Elle doit normalement être organisée le jour de la reprise ou au plus tard dans les huit jours suivants.
Depuis le 15 juin 2026, une exception peut dispenser de cette visite lorsque le salarié a bénéficié d’une préreprise dans les 30 jours précédant son retour et que le médecin a conclu qu’aucun aménagement n’était nécessaire. Le salarié, l’employeur ou le médecin du travail peuvent néanmoins demander que la visite de reprise ait lieu.
À retenir : ce n’est pas la visite de reprise qui met fin à l’arrêt ou à la suspension du contrat. La suspension prend normalement fin à la date indiquée sur l’arrêt de travail. La visite peut avoir lieu dans les jours qui suivent le retour.
Contacter la médecine du travail conduit-il à une inaptitude ?
Non. Demander une visite ne conduit pas automatiquement à une déclaration d’inaptitude. Le premier objectif est de rechercher des solutions permettant au salarié de continuer à travailler dans des conditions compatibles avec sa santé.
Une inaptitude n’est envisagée que lorsque l’état de santé est devenu incompatible avec le poste et qu’aucune mesure d’aménagement, d’adaptation ou de transformation n’est possible.
Avant de prononcer une inaptitude, le médecin du travail doit notamment examiner le salarié, étudier son poste et échanger avec l’employeur.
Il faut également distinguer :
- l’inaptitude, prononcée par le médecin du travail par rapport à un poste ;
- l’invalidité, reconnue par l’Assurance maladie ;
- l’incapacité, qui peut notamment être liée aux conséquences d’un accident ou d’une maladie professionnelle.
Notre article Inaptitude, incapacité ou invalidité revient sur ces différences.
Comment préparer son rendez-vous ?
Pour que l’échange soit utile, notez avant la visite :
- les tâches qui vous posent problème ;
- les horaires concernés ;
- la date d’apparition des difficultés ;
- ce qui aggrave ou soulage la situation ;
- les accidents ou incidents éventuels ;
- les aménagements qui ont déjà été essayés ;
- les conséquences sur votre sommeil, votre fatigue ou vos douleurs ;
- les inquiétudes que vous avez concernant la poursuite du travail.
Vous pouvez apporter des documents médicaux si vous les jugez utiles. Remettez-les directement au professionnel de santé et non à votre responsable.
N’hésitez pas à décrire le travail tel qu’il est réellement effectué, y compris les imprévus, les périodes de forte activité et les tâches non prévues sur le papier.

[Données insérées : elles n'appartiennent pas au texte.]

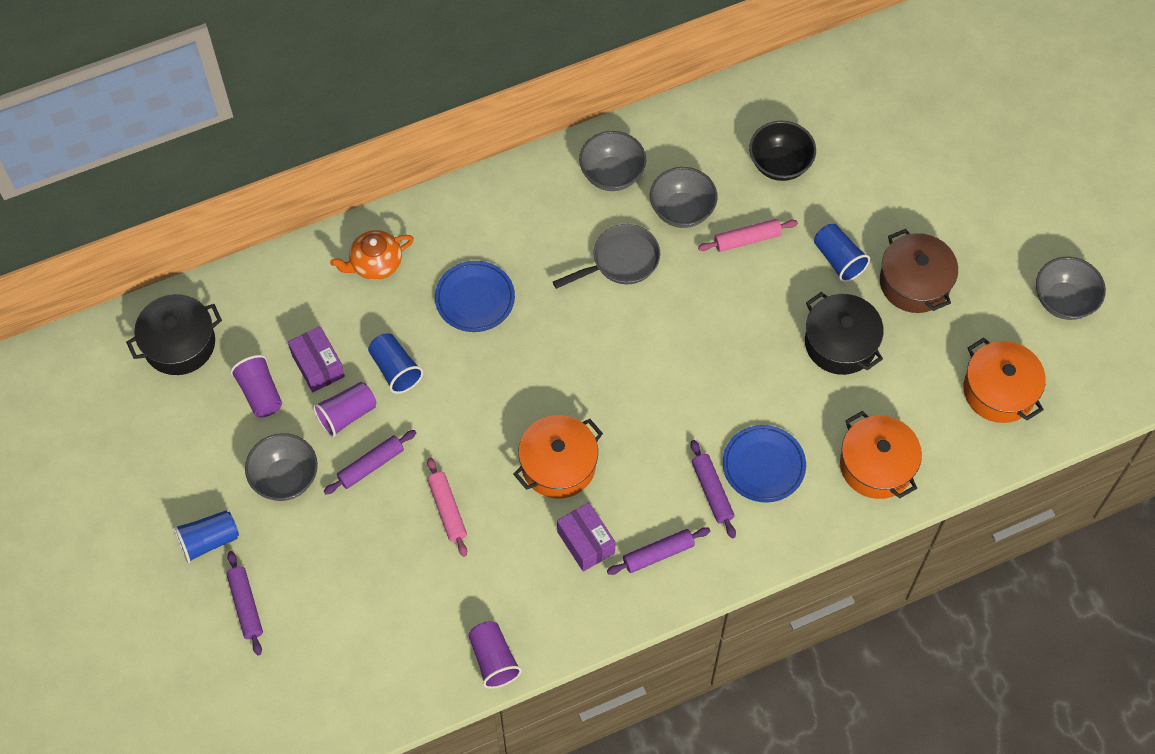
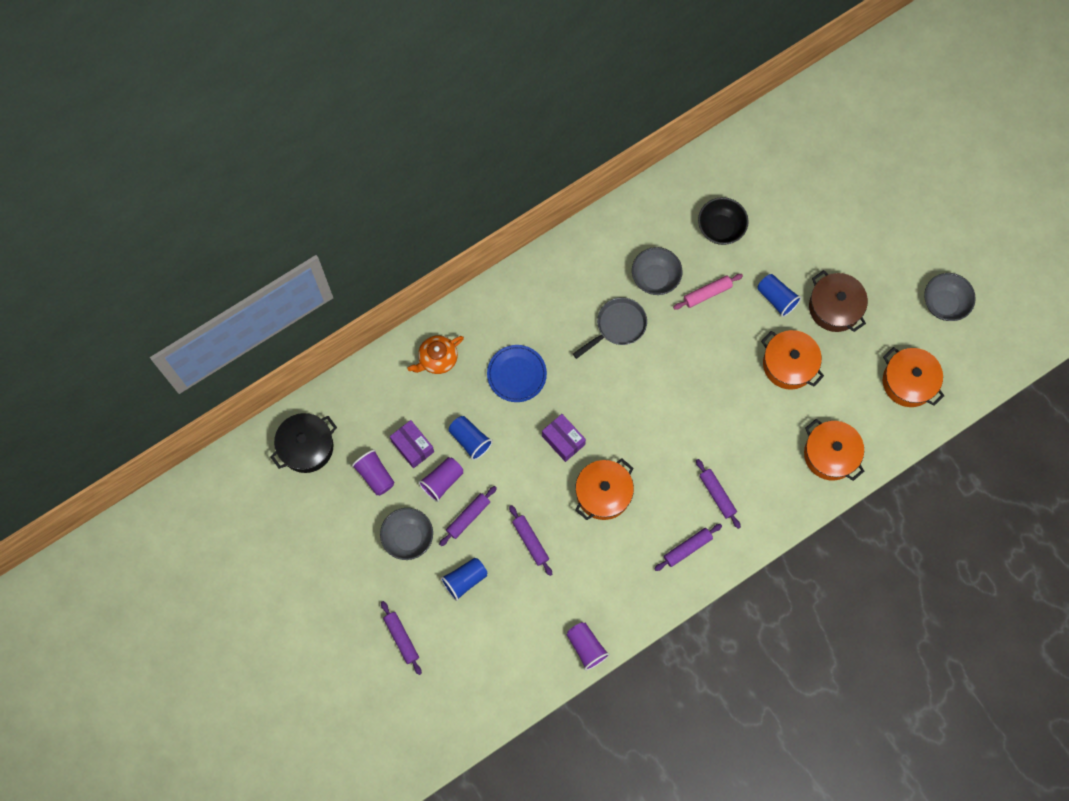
camera: 10 degrees left, 10 degrees up
(209, 541) = (363, 595): blue cup -> blue cup (465, 580)
(447, 510) = (530, 541): pink rolling pin -> purple rolling pin
(586, 542) = (634, 548): purple box -> purple box (563, 440)
(612, 174) = (598, 257): grey bowl -> none
(763, 465) = (750, 468): blue plate -> none
(840, 343) = (789, 364): black pot -> orange pot

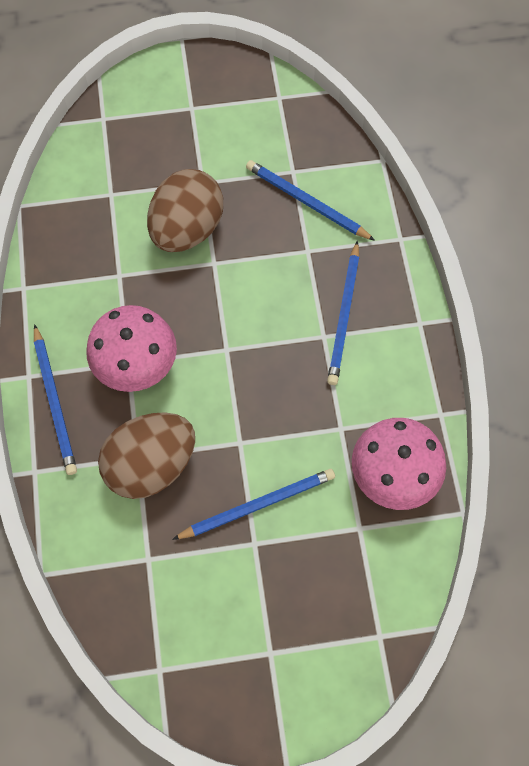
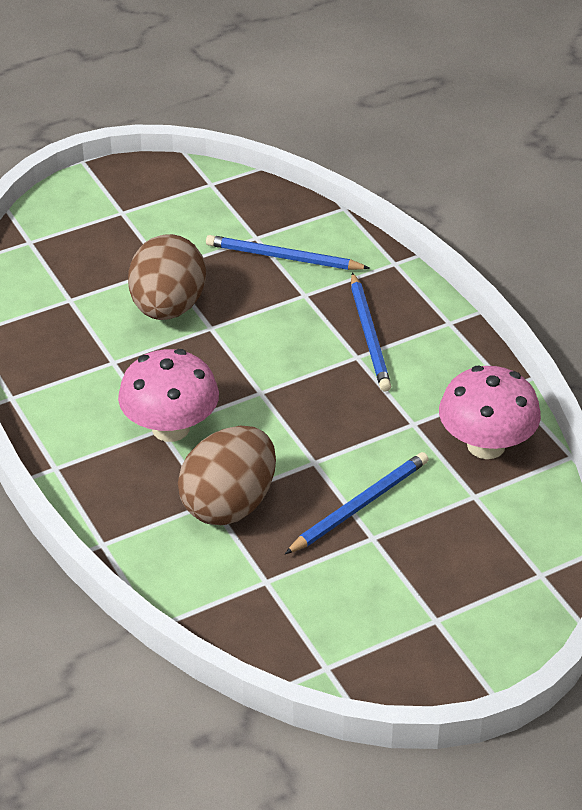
camera: 20 degrees left, 25 degrees down
(55, 402) = (96, 481): blue pencil -> none

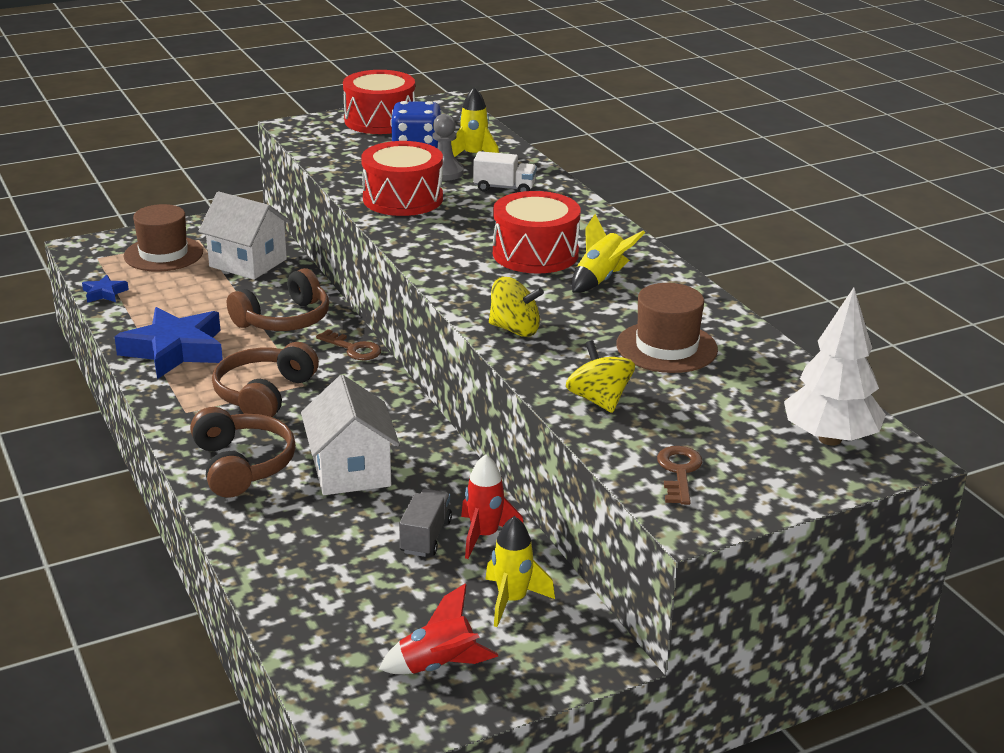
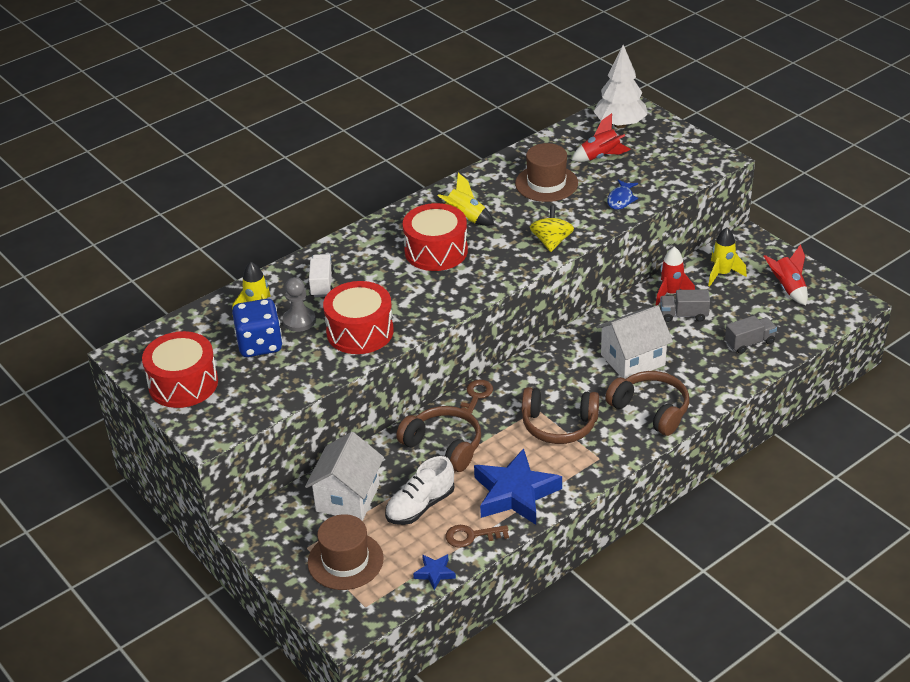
camera: 100 degrees left, 10 degrees up
(203, 297) = (420, 506): none -> white shoe
(242, 465) = (651, 410): brown headphones -> brown headphones turned 75 degrees clockwise
(324, 586) = (749, 343): none -> grey truck
(599, 400) = (621, 199): yellow spinning top -> blue fish
(679, 472) = (679, 166): brown key -> brown key (471, 536)
(729, 404) = (601, 157): none -> red rocket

Ce que la médecine du travail ne peut pas faire
Pour éviter les malentendus, la médecine du travail ne peut pas :
- remplacer votre médecin traitant ;
- assurer des soins courants ;
- délivrer un arrêt maladie ;
- décider d’une sanction contre un responsable ;
- trancher seule un conflit entre deux personnes ;
- garantir qu’un aménagement précis sera immédiatement appliqué ;
- imposer une rupture du contrat de travail.
Pour une urgence médicale, une douleur importante, une blessure ou un problème nécessitant des soins, il faut contacter un médecin, les services d’urgence ou les secours selon la situation.
La CFDT peut vous accompagner
Les représentants CFDT ne remplacent ni le médecin traitant ni le médecin du travail. Ils peuvent cependant vous aider à :
- retrouver les coordonnées du service de santé au travail ;
- préparer les faits à présenter pendant la visite ;
- comprendre un avis ou une préconisation ;
- demander une réponse écrite à l’employeur ;
- suivre la mise en place d’un aménagement ;
- faire remonter un problème collectif au CSE ou à la CSSCT ;
- vous orienter vers le bon interlocuteur.
Il est souvent plus facile d’agir lorsque les difficultés commencent que lorsqu’elles sont installées depuis plusieurs mois.
Contacter la médecine du travail n’est pas une démarche contre l’entreprise ou contre son responsable. C’est utiliser un service de prévention destiné à protéger la santé et à permettre, chaque fois que possible, de continuer à travailler dans de bonnes conditions.